### Exercise brief:
Look for "concurrent setting that" in the entries below. Write out that line and all later lines exactly, ending with the final one.

[Stored data]

____

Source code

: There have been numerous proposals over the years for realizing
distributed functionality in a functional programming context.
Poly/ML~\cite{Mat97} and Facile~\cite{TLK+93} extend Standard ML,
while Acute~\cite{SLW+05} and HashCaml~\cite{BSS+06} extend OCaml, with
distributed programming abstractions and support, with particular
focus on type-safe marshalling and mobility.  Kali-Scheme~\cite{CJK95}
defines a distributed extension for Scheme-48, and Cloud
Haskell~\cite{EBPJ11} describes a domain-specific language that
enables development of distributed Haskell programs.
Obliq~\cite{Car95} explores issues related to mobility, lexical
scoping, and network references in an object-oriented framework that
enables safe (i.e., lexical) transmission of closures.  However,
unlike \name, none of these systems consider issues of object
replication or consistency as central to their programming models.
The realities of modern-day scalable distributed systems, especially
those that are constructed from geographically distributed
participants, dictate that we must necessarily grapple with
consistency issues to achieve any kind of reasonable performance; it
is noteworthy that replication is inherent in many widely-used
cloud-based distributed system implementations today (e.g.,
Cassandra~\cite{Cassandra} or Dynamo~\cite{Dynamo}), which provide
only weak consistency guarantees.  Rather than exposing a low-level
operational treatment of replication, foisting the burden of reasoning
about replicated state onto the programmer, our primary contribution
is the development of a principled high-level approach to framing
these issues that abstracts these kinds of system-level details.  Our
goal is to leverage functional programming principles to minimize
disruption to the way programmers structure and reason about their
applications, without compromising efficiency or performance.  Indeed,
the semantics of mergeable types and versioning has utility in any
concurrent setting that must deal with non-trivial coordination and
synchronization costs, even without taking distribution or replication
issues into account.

____

### Problem solution:
concurrent setting that must deal with non-trivial coordination and
synchronization costs, even without taking distribution or replication
issues into account.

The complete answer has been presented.